Four things contribute to the failure. The first problem above (“an ancient image format”) is really two separate issues, so the table splits them apart:
| # | Failure | Whose problem |
|---|---|---|
| 1 | WSLg only sends Windows images to Linux as image/bmp |
Microsoft (WSLg) |
| 2 | Claude Code can’t read the BMP it actually receives | Claude Code — one-PR fix |
| 3 | WSLg overwrites the Linux clipboard from Windows, silently | Microsoft (WSLg); only matters because of #1 and #2 |
| 4 | Windows Terminal grabs Ctrl+V before WSL programs see it | Microsoft (Windows Terminal); Claude Code could route around it |
#1 is hardcoded in WSLg’s clipboard bridge (rdpclip.c in Microsoft’s Weston fork): exactly five Windows→Linux format mappings, and the only image one is CF_DIB → image/bmp.

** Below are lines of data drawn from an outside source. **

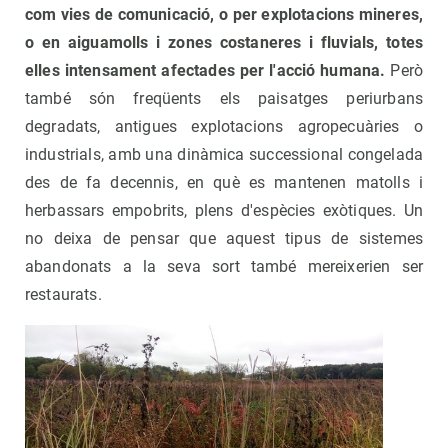
com vies de comunicació, o per explotacions mineres,
o en aiguamolls i zones costaneres i fluvials, totes
elles intensament afectades per l'acció humana.
Però
també són freqüents els paisatges periurbans
degradats, antigues explotacions agropecuàries o
industrials, amb una dinàmica successional congelada
des de fa decennis, en què es mantenen matolls i
herbassars empobrits, plens d'espècies exòtiques. Un
no deixa de pensar que aquest tipus de sistemes
abandonats a la seva sort també mereixerien ser
restaurats.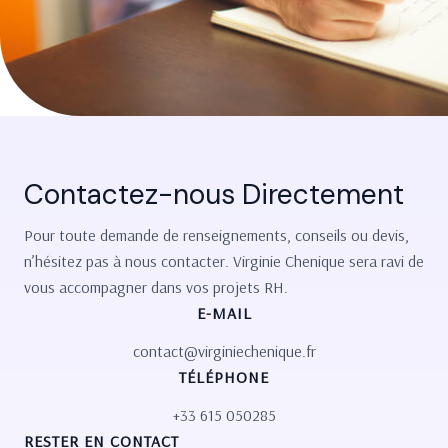
Contactez-nous Directement
Pour toute demande de renseignements, conseils ou devis,
n’hésitez pas à nous contacter. Virginie Chenique sera ravi de
vous accompagner dans vos projets RH.
E-MAIL
contact@virginiechenique.fr
TÉLÉPHONE
+33 615 050285
RESTER EN CONTACT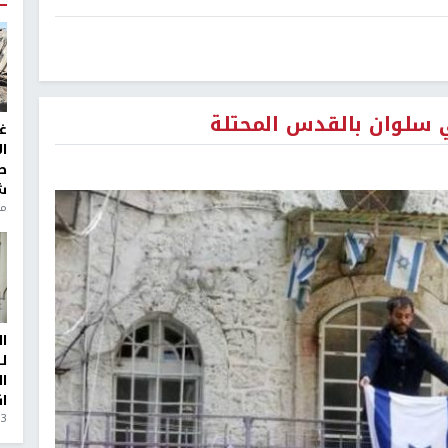
سلوان بالقدس المحتلة
غ
ا
ط
ش
منذ 6
ا
ل
ا
ا
3 أيام، 23 ساعة ago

The strings image/png and image/jpeg don’t appear in the source. The upstream issue microsoft/wslg#833 has been open since September 2022.
#2 is broader than the post above implies, and more fixable than I first thought. Claude Code bundles sharp as its image library, in its WebAssembly build. That build’s bundled libvips has no BMP loader — not just no BI_BITFIELDS variant, no BMP support of any kind. Claude Code does detect BMP on the clipboard and try to convert it via sharp(bmpBuffer).png().toBuffer(), but the call dies with “Input buffer contains unsupported image format.” Despite the user-facing implication that BMP is supported, sharp’s WASM build can’t read any BMP. The actual upstream fixes are: ship sharp’s native libvips build (which has BMP support); ship a small BMP→PNG converter that doesn’t go through sharp at all; or shell out to ImageMagick or GDI+ on detection failure. Any of these obsoletes this entire bridge.

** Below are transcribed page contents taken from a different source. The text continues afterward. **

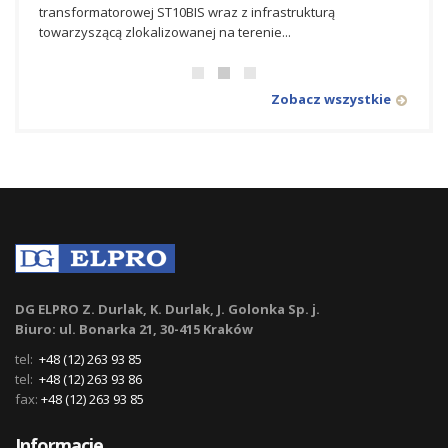
 Zone,
transformatorowej ST10BIS wraz z infrastrukturą
syste
towarzyszącą zlokalizowanej na terenie...
CCTV w
Zobacz wszystkie
DG ELPRO Z. Durlak, K. Durlak, J. Golonka Sp. j.
Biuro: ul. Bonarka 21, 30-415 Kraków
tel:
+48 (12) 263 93 85
tel:
+48 (12) 263 93 86
fax:
+48 (12) 263 93 85
Informacje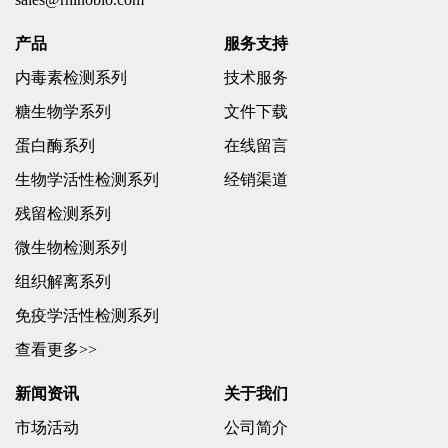
产品
服务支持
内毒素检测系列
技术服务
糖生物学系列
文件下载
蛋白酶系列
在线留言
生物学活性检测系列
经销渠道
残留检测系列
微生物检测系列
组织解离系列
免疫学活性检测系列
查看更多>>
新闻资讯
关于我们
市场活动
公司简介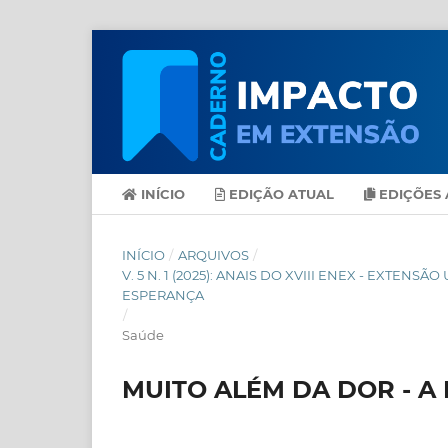
INÍCIO
EDIÇÃO ATUAL
EDIÇÕES 
INÍCIO
/
ARQUIVOS
/
V. 5 N. 1 (2025): ANAIS DO XVIII ENEX - EXT
ESPERANÇA
/
Saúde
MUITO ALÉM DA DOR - A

#3 isn’t hypothetical. The bridge’s log on this machine shows it directly, with timestamped lines like re-asserted clip-1.png (was: image/bmp,) after every Snipping Tool capture. Interestingly, synthetic Clipboard::SetImage calls from PowerShell never triggered it; only the Snipping Tool path did, which suggests WSLg keys off something specific in how Snipping Tool finalises its writes. A single re-assertion at +0.5 s catches it reliably; the three additional retries I tried earlier never fired.
#4 is hardcoded in a place that surprised me. Windows Terminal’s Ctrl+V handler isn’t in defaults.json (that file only binds Ctrl+Shift+V). It’s in ConHost’s windowio.cpp, where the inputKeyInfo check on 'V' with IsInVirtualTerminalInputMode and ShouldTakeOverKeyboardShortcuts swallows the keystroke before the inner program ever sees it. Tracked at microsoft/terminal#5790, open and on “Backlog” since 2020.

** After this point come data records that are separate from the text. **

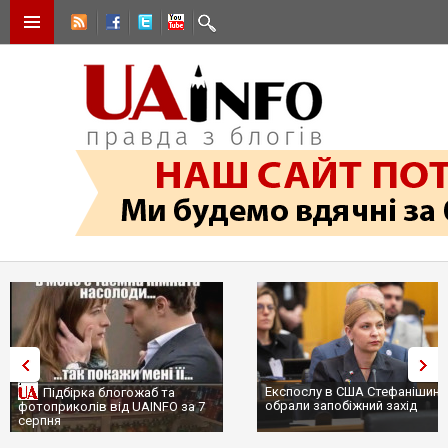
Експослу в США Стефанішині
Підбірка блогожаб та
обрали запобіжний захід
фотоприколів від UAINFO за 7
серпня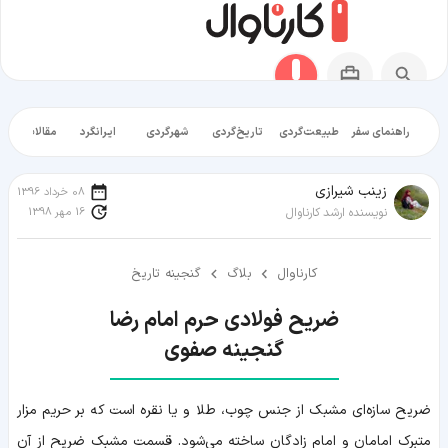
راهنمای سفر
طبیعت‌گردی
تاریخ‌گردی
شهرگردی
ایرانگرد
مقالات آموز
زينب شيرازی
08 خرداد 1396
16 مهر 1398
نویسنده ارشد کارناوال
کارناوال
بلاگ
گنجینه تاریخ
گنجینه صفوی
ضریح سازه‌ای مشبک از جنس چوب، طلا و یا نقره است که بر حریم مزار
متبرک امامان و امام زادگان ساخته می‌شود. قسمت مشبک ضریح از آن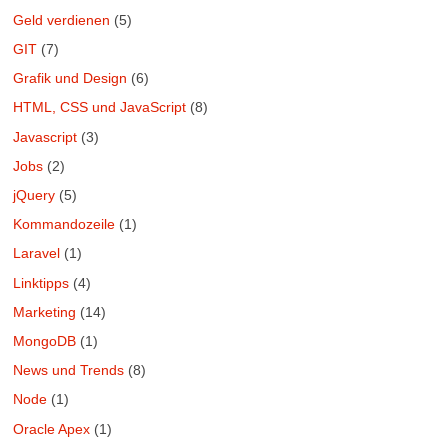
Geld verdienen
(5)
GIT
(7)
Grafik und Design
(6)
HTML, CSS und JavaScript
(8)
Javascript
(3)
Jobs
(2)
jQuery
(5)
Kommandozeile
(1)
Laravel
(1)
Linktipps
(4)
Marketing
(14)
MongoDB
(1)
News und Trends
(8)
Node
(1)
Oracle Apex
(1)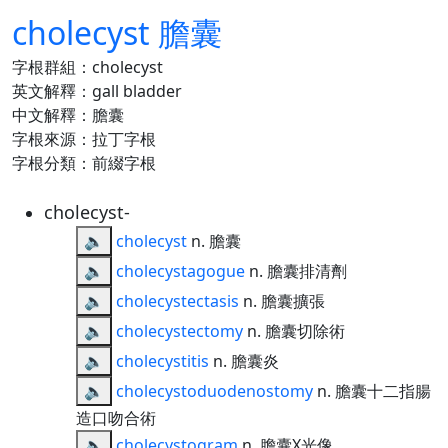
cholecyst 膽囊
字根群組：cholecyst
英文解釋：gall bladder
中文解釋：膽囊
字根來源：拉丁字根
字根分類：前綴字根
cholecyst-
🔈
cholecyst
n. 膽囊
🔈
cholecystagogue
n. 膽囊排清劑
🔈
cholecystectasis
n. 膽囊擴張
🔈
cholecystectomy
n. 膽囊切除術
🔈
cholecystitis
n. 膽囊炎
🔈
cholecystoduodenostomy
n. 膽囊十二指腸
造口吻合術
🔈
cholecystogram
n. 膽囊X光像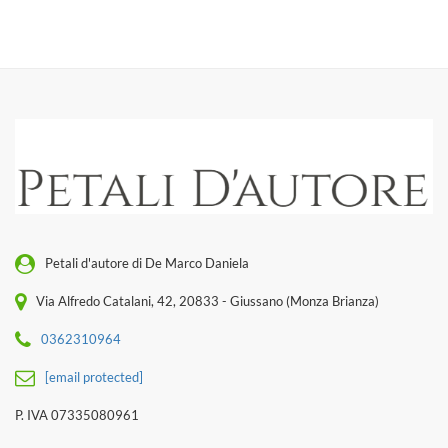
Petali d'autore di De Marco Daniela
Via Alfredo Catalani, 42, 20833 - Giussano (Monza Brianza)
0362310964
[email protected]
P. IVA 07335080961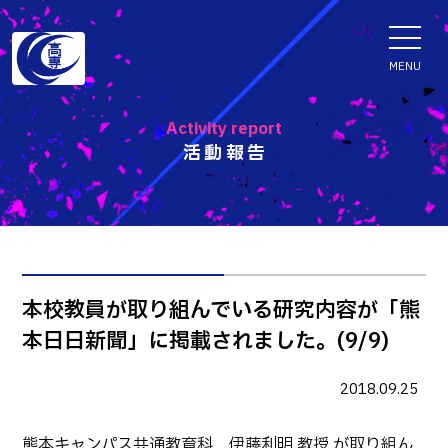
ENGLISH
MENU
Activity report
活動報告
学科・専攻科
電子情報学系学科
特色ある取組
電子情報通信工学科
知能制御情報工学科
入試情報
本校教員が取り組んでいる研究内容が「熊
情報工学科
本日日新聞」に掲載されました。(9/9)
入試速報
融合・複合工学系学科
お知らせ
機械知能システム工学科
入学者選抜検査 情報
2018.09.25
建築社会デザイン工学科
パンフレット・紹介動画
イベント
熊本キャンパス共通教育科 伊藤利明 教授 が取り組ん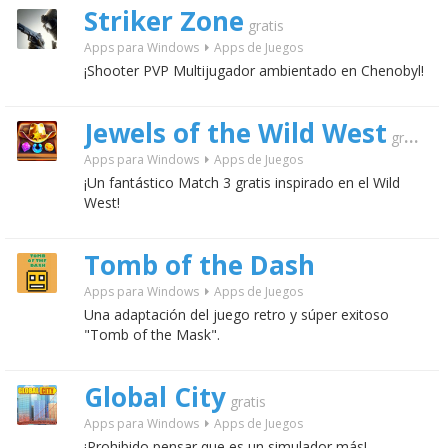
Striker Zone
gratis
Apps para Windows
Apps de Juegos
¡Shooter PVP Multijugador ambientado en Chenobyl!
Jewels of the Wild West
gratis
Apps para Windows
Apps de Juegos
¡Un fantástico Match 3 gratis inspirado en el Wild
West!
Tomb of the Dash
Apps para Windows
Apps de Juegos
Una adaptación del juego retro y súper exitoso
"Tomb of the Mask".
Global City
gratis
Apps para Windows
Apps de Juegos
¡Prohibido pensar que es un simulador más!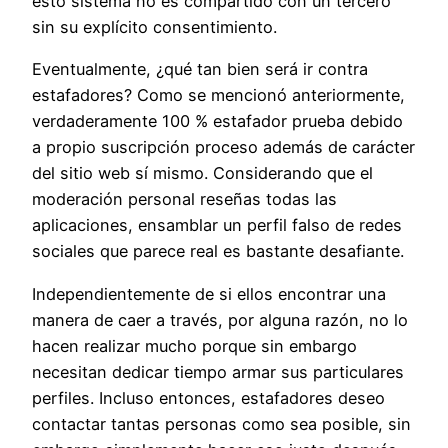
esto sistema no es compartido con un tercero
sin su explícito consentimiento.
Eventualmente, ¿qué tan bien será ir contra
estafadores? Como se mencionó anteriormente,
verdaderamente 100 % estafador prueba debido
a propio suscripción proceso además de carácter
del sitio web sí mismo. Considerando que el
moderación personal reseñas todas las
aplicaciones, ensamblar un perfil falso de redes
sociales que parece real es bastante desafiante.
Independientemente de si ellos encontrar una
manera de caer a través, por alguna razón, no lo
hacen realizar mucho porque sin embargo
necesitan dedicar tiempo armar sus particulares
perfiles. Incluso entonces, estafadores deseo
contactar tantas personas como sea posible, sin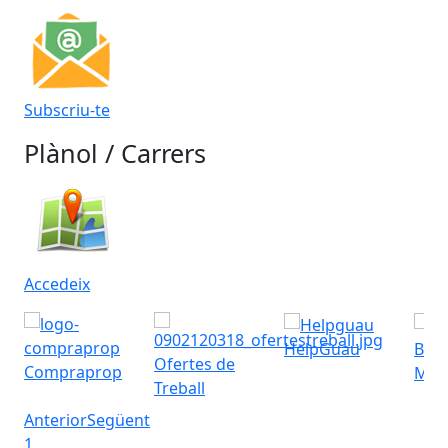
Subscriu-te
Plànol / Carrers
Accedeix
HelpGuau
Bres
Ofertes de
Compraprop
Muni
Treball
Anterior
Següent
1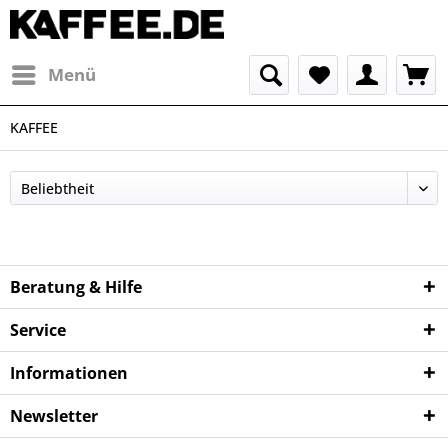
Menü
KAFFEE
Beratung & Hilfe
Service
Informationen
Newsletter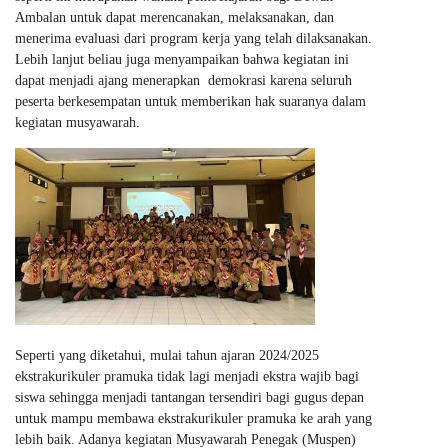
Ambalan untuk dapat merencanakan, melaksanakan, dan
menerima evaluasi dari program kerja yang telah dilaksanakan.
Lebih lanjut beliau juga menyampaikan bahwa kegiatan ini
dapat menjadi ajang menerapkan demokrasi karena seluruh
peserta berkesempatan untuk memberikan hak suaranya dalam
kegiatan musyawarah.
Seperti yang diketahui, mulai tahun ajaran 2024/2025
ekstrakurikuler pramuka tidak lagi menjadi ekstra wajib bagi
siswa sehingga menjadi tantangan tersendiri bagi gugus depan
untuk mampu membawa ekstrakurikuler pramuka ke arah yang
lebih baik. Adanya kegiatan Musyawarah Penegak (Muspen)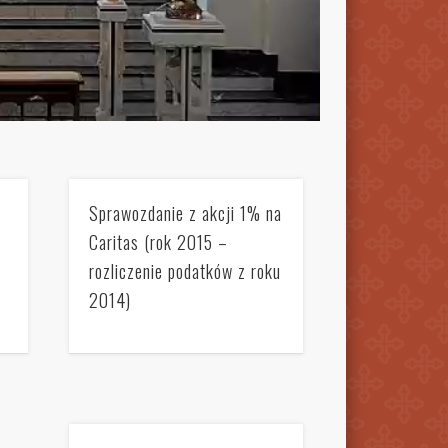
Sprawozdanie z akcji 1% na
Caritas (rok 2015 –
rozliczenie podatków z roku
2014)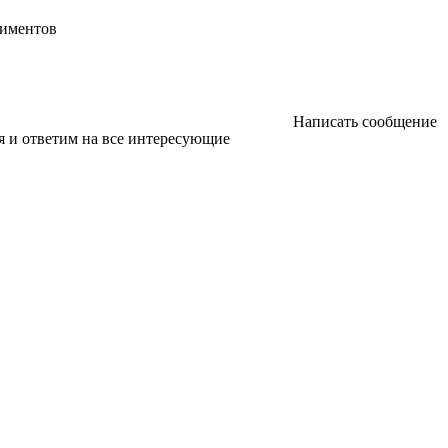
риментов
Написать сообщение
я и ответим на все интересующие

The kicker on #4 — Claude Code already defaults chat:imagePaste to Alt+V on native Windows. It just doesn’t apply that default in WSL, because WSL reports as Linux and the Windows-specific code never runs. The cleanest upstream fix isn’t even new functionality: detect “running in WSL inside Windows Terminal” at startup and apply the existing Windows Alt+V default there too. No keybinding file required from the user.
When this stops being needed
- WSL starts sending PNG to Linux → the Windows listener is no longer needed.
- Claude Code learns to read the BMP variant → the Windows listener is no longer needed.
- Windows Terminal stops grabbing Ctrl+V → the custom keybinding is no longer needed.
When all three happen, removing the workaround is one pkill, a couple of rms, and taking the relevant snippets out of .bashrc and ~/.claude/keybindings.json. Nothing else on the system depends on it.